Seriously, who remembers HTML image maps in 2023? These days, web developers who were not around when the internet and HTML were still in their infancy in the 90s don’t know this cool feature that is HTML image maps. I accept that there are probably not many use cases that call for the application of HTML image maps. Yet, for those niche cases they are brilliant – if you know they even exist.

Here is a little story that spans some 26 years.

I learned about HTML and created my first simple web pages in 1997 (using Microsoft FrontPage!). Support for image maps as we know them today was introduced just in time for me with HTML 3 in 1997. However, even HTML 2 introduced in 1995 through RFC 1886 had support for server-based image maps. Back then, such clickable areas on images were occasionally used for site navigation i.e. graphic menus.

In my experience they quickly fell out of fashion, though.

Then, a couple of weeks ago while on an online video call, I noticed a colleague had changed his virtual background to the bookshelf below. The background distracted me from the call and I went about identifying books I might be familiar with. And then it hit me! What if HTML image maps were only ever invented for us to design clickable bookshelf images? What if a click on a book cover would take me straight to the book details?
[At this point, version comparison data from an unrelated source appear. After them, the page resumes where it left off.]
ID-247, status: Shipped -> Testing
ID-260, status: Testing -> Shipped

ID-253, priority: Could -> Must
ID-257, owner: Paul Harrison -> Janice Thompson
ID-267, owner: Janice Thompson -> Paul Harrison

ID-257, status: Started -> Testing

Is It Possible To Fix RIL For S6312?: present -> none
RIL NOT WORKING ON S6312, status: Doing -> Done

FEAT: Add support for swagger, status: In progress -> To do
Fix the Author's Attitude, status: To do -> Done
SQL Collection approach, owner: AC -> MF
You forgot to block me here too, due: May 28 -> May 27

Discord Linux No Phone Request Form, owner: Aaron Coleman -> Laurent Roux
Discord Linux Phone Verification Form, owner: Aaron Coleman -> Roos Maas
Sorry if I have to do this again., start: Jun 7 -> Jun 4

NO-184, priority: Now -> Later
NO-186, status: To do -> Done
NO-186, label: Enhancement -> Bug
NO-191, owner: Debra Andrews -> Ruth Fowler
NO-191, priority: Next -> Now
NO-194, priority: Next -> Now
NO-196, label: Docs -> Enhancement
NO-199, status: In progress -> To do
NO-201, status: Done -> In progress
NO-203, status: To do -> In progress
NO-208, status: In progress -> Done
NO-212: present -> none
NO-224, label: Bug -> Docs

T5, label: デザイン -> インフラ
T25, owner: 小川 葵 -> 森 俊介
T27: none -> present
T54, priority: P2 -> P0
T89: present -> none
In 2023 people like to impress collaborators in Zoom meetings with bookshelf background images. Click for the HTML image map version of this image.

After the call I tracked down the source of this bookshelf image, zoomed in, and went about identifying as many books as possible.

Given that image maps are not really a thing anymore these days I was not surprised to realize that there are hardly any graphical editors anymore that help with creating them. Most old software the internet turns up can not be installed or started anymore. In the end LibreOffice is what saved me. It still has a decent HTML image map editor.